*Excerpt provided*.

It seems that most of support/s3.py documents the process of creating test buckets - these functions are not imported elsewhere. Usage of some functions had been removed when transitioning s3 downloader to boto3. Judging by git grep, now only get_versioned_url and add_version_to_url are used elsewhere (the former in local/addurls.py, the latter in tests). Functions that aren't usied locally (to generate test buckets) or imported elsewhere are now removed. Generation of test buckets is migrated to boto3, and based on on high-level resources (which are different from low-level clients used in the downloaders code, but more fit for purpose here). In manual testing, I had to rename the buckets (otherwise, I got 403), but after doing so I was able to run all the bucket-generating code under my aws account. The get_versioned_url function is yet to be reworked and isn't functional as of this commit - but because it has a lot of logic, the task is left for a separate commit.

The get_versioned_url function is now updated to boto3. Matching S3 downloader, it now uses boto3 s3 client object for S3 interactions. URL pattern matching is improved to allow (optional) region codes in the urls. Boto3 helps us not having to deal with delete markers - they are also included in the response, but separately from versions.

Boto package is no longer maintained (last release is from July 2018, v.2.49.0) and has been replaced by Boto3. This change of dependencies follows a series of changes to migrate our code from Boto to Boto3. This commit also adjusts external_versions to match.

There are two places where AWS can respond with 403 access denied, causing botocore.exceptions.ClientError: 1. When the S3Authenticator calls head_bucket (note that this would be a false positive for buckets that have public objects but don't allow listing; however it follows the logic of "authenticating to a bucket" that was present in boto2 code). 2. When the S3Downloader calls head_object These ClientErrors are now caught and raised as DataLad's AccessDeniedError. IMHO this leads to less informative error messages, but AccessDeniedError seems to be expected in other places of the codebase. The ClientError message would say, e.g., "An error occurred (403) when calling the HeadObject operation: Forbidden", indicating whether it came from HeadBucket or HeadObject. To preserve the error message, at least in debug output, I am using the original error as the message for AccessDeniedError. What is certain is that raising AccessDeniedError was necessary to make test_deny_access pass when "doesn't matter" (used by the test as a download url) was replaced with an url to an actual S3 bucket or object that returned 403. The test as it is still fails, because boto3 now tries to validate the url format and raises a different error (in any case, not equivalent to access denied), which needs to be addressed in the test itself, with next commit.

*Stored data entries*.

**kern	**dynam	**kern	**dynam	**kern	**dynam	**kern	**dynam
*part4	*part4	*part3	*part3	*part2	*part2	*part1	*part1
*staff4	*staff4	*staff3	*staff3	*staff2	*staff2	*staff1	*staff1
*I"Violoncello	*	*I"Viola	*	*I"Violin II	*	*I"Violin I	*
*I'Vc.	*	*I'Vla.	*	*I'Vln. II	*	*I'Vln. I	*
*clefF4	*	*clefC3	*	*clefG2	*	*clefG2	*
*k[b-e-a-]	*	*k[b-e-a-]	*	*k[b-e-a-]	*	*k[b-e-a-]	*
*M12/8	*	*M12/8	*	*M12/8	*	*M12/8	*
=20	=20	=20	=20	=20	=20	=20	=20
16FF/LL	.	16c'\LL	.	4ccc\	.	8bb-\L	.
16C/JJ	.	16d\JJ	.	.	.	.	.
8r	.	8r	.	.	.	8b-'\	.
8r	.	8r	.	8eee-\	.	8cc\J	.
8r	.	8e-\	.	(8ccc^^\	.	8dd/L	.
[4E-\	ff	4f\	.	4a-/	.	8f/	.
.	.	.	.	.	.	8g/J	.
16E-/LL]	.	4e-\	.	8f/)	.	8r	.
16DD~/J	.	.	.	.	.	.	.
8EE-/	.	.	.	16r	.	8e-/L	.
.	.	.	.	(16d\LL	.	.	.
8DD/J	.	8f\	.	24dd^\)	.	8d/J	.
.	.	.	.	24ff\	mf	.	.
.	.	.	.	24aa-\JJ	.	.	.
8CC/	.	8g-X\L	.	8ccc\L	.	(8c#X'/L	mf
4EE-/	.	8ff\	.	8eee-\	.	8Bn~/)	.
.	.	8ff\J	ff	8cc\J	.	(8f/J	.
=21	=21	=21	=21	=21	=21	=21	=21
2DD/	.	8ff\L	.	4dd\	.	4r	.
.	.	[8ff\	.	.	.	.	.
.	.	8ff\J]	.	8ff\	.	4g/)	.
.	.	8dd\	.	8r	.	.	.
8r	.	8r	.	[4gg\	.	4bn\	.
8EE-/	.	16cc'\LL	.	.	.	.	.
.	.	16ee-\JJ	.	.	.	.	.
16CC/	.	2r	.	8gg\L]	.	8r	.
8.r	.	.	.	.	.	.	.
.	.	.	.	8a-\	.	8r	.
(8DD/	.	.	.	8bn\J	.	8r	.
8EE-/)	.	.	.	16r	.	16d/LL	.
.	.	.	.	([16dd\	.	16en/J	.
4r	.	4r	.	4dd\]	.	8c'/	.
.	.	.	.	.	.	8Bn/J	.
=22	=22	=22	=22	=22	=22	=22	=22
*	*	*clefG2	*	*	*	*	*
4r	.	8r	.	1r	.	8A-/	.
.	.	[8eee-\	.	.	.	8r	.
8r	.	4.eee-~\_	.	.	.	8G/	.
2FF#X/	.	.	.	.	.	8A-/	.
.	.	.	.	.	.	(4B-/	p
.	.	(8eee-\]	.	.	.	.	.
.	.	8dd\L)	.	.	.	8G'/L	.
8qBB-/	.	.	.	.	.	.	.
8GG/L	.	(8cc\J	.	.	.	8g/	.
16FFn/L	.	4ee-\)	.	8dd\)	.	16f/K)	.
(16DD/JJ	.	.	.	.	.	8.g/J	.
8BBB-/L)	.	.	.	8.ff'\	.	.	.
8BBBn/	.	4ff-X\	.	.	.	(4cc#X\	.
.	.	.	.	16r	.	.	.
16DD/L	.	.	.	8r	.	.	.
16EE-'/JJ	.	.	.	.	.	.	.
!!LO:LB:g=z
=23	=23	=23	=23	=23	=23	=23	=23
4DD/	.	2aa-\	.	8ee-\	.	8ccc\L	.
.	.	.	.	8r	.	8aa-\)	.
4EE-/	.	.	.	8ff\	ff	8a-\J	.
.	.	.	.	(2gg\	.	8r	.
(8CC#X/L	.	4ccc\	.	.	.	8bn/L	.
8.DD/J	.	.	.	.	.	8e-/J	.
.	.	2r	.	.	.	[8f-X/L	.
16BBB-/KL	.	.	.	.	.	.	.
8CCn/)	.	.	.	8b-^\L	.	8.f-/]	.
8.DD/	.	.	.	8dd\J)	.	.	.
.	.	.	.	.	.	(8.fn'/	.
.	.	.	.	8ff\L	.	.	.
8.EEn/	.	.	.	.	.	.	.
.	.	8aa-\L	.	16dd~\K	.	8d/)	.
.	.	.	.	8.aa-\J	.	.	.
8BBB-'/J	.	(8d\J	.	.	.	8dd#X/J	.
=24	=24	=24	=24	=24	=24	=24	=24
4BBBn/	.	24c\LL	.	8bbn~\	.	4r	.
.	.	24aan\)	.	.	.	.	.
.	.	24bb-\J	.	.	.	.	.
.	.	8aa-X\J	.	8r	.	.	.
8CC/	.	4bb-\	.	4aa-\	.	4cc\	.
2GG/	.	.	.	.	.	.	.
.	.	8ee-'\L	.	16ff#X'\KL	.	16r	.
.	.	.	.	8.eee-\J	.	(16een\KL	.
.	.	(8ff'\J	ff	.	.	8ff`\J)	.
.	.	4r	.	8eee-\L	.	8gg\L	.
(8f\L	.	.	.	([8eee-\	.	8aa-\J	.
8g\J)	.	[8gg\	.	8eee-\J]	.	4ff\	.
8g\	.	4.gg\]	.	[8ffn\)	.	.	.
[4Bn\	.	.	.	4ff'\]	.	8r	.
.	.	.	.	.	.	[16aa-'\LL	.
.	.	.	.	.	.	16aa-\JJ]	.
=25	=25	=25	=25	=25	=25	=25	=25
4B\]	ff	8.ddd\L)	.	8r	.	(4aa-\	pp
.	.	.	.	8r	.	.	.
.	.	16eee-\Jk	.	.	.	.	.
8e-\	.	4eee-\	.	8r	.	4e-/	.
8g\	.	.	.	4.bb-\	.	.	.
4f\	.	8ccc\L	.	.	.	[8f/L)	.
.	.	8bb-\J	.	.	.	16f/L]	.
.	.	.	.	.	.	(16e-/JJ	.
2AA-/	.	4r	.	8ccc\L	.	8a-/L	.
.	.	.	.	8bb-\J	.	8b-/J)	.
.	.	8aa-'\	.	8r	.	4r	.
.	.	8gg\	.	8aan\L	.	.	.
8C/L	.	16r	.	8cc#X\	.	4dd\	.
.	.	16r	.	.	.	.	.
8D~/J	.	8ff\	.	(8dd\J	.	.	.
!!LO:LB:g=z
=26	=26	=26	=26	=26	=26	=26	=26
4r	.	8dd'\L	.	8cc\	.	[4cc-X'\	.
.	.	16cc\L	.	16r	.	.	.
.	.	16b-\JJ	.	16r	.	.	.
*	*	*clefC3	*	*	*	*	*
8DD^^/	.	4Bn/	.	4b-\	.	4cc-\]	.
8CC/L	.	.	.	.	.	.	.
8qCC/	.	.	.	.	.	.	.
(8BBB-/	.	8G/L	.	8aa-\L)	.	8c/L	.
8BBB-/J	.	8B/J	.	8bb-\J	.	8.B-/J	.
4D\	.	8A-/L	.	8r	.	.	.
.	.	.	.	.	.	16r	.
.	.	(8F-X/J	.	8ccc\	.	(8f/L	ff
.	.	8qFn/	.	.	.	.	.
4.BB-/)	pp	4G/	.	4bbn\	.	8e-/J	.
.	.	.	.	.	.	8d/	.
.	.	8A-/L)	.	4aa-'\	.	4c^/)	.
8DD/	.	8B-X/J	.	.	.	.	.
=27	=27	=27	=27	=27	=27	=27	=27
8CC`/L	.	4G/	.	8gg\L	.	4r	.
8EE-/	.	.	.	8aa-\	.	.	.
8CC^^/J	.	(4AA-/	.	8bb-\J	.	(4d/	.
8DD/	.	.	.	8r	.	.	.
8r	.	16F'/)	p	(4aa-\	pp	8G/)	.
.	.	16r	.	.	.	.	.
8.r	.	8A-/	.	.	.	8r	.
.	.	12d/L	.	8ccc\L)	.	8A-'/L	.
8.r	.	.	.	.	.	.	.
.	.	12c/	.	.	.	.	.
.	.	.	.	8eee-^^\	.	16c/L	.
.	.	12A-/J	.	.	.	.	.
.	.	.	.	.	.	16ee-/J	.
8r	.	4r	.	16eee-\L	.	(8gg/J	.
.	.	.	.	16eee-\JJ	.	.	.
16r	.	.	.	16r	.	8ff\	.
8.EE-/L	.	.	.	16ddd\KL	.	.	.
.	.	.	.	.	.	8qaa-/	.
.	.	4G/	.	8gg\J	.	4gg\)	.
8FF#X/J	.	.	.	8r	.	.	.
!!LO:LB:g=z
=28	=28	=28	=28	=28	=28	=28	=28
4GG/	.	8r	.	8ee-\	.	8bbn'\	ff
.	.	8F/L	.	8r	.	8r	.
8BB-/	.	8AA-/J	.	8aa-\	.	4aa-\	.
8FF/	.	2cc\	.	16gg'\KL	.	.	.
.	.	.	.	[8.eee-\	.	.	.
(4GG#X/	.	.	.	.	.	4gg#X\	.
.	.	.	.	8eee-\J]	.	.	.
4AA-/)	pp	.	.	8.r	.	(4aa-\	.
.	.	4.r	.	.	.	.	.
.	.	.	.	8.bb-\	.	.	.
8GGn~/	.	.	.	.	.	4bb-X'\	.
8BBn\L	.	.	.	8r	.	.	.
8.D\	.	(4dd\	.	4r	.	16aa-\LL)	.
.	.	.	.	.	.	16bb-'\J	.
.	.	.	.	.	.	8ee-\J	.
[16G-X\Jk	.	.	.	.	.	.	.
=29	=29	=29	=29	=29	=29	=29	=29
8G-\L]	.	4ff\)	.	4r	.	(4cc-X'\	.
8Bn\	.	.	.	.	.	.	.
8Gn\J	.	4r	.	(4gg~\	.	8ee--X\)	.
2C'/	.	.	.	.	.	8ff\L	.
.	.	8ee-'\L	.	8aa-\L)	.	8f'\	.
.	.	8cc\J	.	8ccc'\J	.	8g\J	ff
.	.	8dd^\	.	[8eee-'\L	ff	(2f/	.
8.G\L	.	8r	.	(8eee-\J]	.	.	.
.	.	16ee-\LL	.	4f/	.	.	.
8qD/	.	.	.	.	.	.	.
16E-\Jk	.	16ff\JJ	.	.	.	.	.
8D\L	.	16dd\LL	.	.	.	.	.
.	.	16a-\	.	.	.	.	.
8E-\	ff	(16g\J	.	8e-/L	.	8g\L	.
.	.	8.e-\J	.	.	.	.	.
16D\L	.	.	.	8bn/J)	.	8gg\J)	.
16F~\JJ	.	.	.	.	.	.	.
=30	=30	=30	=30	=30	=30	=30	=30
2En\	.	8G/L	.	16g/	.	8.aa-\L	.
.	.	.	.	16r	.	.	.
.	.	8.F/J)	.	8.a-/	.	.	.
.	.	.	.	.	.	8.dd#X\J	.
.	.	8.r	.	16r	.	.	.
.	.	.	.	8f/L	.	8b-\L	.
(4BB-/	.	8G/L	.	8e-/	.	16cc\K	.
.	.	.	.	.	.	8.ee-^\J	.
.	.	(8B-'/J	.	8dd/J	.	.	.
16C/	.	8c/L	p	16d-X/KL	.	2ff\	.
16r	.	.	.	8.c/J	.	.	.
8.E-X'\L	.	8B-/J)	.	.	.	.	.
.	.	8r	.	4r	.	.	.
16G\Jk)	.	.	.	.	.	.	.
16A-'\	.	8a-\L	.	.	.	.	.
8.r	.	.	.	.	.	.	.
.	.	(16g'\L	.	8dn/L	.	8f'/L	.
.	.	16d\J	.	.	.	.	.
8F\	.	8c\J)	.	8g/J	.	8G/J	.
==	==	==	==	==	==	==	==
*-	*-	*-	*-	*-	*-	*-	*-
* * *
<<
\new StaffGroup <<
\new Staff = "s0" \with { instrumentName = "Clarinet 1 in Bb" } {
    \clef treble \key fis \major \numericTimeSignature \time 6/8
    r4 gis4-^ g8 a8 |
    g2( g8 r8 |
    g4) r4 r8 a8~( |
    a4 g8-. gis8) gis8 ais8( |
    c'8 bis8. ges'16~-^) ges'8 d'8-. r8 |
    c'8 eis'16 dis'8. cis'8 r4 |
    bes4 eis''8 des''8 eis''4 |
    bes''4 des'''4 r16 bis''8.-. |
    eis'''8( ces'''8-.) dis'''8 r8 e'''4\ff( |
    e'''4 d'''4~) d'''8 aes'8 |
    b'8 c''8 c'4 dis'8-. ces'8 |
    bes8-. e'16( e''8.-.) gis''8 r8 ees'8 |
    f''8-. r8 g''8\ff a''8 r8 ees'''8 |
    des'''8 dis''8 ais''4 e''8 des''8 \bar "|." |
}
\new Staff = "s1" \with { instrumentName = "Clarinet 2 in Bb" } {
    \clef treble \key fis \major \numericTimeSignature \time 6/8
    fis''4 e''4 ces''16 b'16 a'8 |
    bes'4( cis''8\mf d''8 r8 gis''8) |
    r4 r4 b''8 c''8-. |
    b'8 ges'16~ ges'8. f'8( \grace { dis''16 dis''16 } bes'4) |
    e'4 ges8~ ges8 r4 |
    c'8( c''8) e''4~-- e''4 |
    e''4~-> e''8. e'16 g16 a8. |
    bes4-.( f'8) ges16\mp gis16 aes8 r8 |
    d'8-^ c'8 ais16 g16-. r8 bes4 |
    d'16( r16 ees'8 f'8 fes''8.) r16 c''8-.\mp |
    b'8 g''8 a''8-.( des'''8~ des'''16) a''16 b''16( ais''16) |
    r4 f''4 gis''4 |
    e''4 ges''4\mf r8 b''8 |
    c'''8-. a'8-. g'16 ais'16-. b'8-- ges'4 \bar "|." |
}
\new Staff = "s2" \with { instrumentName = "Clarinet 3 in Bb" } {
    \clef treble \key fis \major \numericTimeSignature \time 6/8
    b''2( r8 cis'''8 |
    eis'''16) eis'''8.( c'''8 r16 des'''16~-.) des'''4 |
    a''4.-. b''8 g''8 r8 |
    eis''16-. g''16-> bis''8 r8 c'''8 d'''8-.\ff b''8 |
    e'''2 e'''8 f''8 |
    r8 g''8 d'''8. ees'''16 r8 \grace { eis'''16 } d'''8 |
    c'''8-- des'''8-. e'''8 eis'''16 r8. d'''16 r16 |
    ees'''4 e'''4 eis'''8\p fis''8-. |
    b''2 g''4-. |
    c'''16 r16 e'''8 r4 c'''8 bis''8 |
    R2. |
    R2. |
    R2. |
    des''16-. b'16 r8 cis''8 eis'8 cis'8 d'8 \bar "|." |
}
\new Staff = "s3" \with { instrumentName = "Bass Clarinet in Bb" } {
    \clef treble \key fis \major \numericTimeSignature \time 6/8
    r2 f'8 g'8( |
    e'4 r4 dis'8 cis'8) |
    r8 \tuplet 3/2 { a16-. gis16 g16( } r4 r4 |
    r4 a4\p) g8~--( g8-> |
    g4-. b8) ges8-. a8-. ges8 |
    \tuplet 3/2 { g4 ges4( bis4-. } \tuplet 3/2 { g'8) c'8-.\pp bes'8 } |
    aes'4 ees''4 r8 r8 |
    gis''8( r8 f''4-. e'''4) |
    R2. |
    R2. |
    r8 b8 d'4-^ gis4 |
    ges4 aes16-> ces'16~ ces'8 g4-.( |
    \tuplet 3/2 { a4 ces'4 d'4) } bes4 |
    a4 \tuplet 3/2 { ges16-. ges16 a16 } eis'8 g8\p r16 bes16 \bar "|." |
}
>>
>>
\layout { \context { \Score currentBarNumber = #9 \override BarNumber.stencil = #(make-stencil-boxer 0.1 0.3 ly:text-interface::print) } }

*Directives*.
• 1. Answer these questions about the boto3 migration notes:
(a) According to git grep, which two functions from support/s3.py are still used elsewhere?
(b) When was the last Boto release, and what is its version number?
(c) Which two calls can make AWS respond with 403 access denied?
• 2. Write the next part of the boto3 migration notes, starting after their final sentence.

*Results by task*.
• 1.
(a) get_versioned_url and add_version_to_url.
(b) July 2018, v.2.49.0.
(c) head_bucket, called by the S3Authenticator, and head_object, called by the S3Downloader.

• 2.
Although test_deny_access patched downloader._download() to raise AccessDeniedError, the patch was never triggered! downloader.download() calls downloader.access(), which first calls downloader.establish_session() and only then, if successful, downloader._download(). However, with url="doesn't matter", in boto2 code it was within downloader.establish_session() that authentication was attempted, a DownloadError was (eventually) produced, and the assertion passed. After updating to boto3, downloader.establish_session(), would raise a different error, "Invalid bucket name". Because _download() was patched and the url was "doesn't matter", it seems to me that the intention of the test was to check error conversion coming from a download attempt, not connection attempt with misformed url. Hence, I'm also patching downloader_establish_session to do nothing and return False (indicating things went well and session is not reused). However, an ideal test should try downloading e.g. a non-public object from a public bucket. I understand that we don't have those in the existing datalad-* test buckets. I made one ad-hoc, used its url, and the test passed with patching removed. However, I don't plan to keep test buckets owned by my account perpetually, so not using those. In summary - for migration to boto3 I tried keeping the test close to what I believe it was, even though it has more to do with BaseDownloader than S3Downloader behaviour. TBF, I'd also be happy to retire this test.

codecov · 2024-04-06T13:28:02Z

Codecov Report

Attention: Patch coverage is 48.64865% with 76 lines in your changes are missing coverage. Please review.

Project coverage is 91.33%. Comparing base (35c5492) to head (9a8dd62).
Report is 31 commits behind head on maint.

Files	Patch %	Lines
datalad/support/s3.py	28.35%	48 Missing ⚠️
datalad/downloaders/s3.py	60.00%	28 Missing ⚠️

Additional details and impacted files

@@            Coverage Diff             @@
##            maint    #7575      +/-   ##
==========================================
+ Coverage   91.21%   91.33%   +0.11%     
==========================================
  Files         325      325              
  Lines       43442    43345      -97     
  Branches     5785        0    -5785     
==========================================
- Hits        39626    39588      -38     
+ Misses       3801     3757      -44     
+ Partials       15        0      -15

☔ View full report in Codecov by Sentry.
📢 Have feedback on the report? Share it here.

effigies · 2024-04-06T13:56:16Z

@mslw @yarikoptic It looks like datalad-crawler depends on the boto bucket API:

https://github.com/datalad/datalad-crawler/blob/68a224dceda90f1329abcdfdeb70e31091d09664/datalad_crawler/nodes/s3.py#L129-L148

yarikoptic · 2024-05-06T19:27:32Z

Thank you @effigies and sorry for the silence -- somehow this awesome PR went behind my consciousness radar.

To test the authentication, we will need #7574.

why? we didn't have any credentials provided there either, so should probably be the same.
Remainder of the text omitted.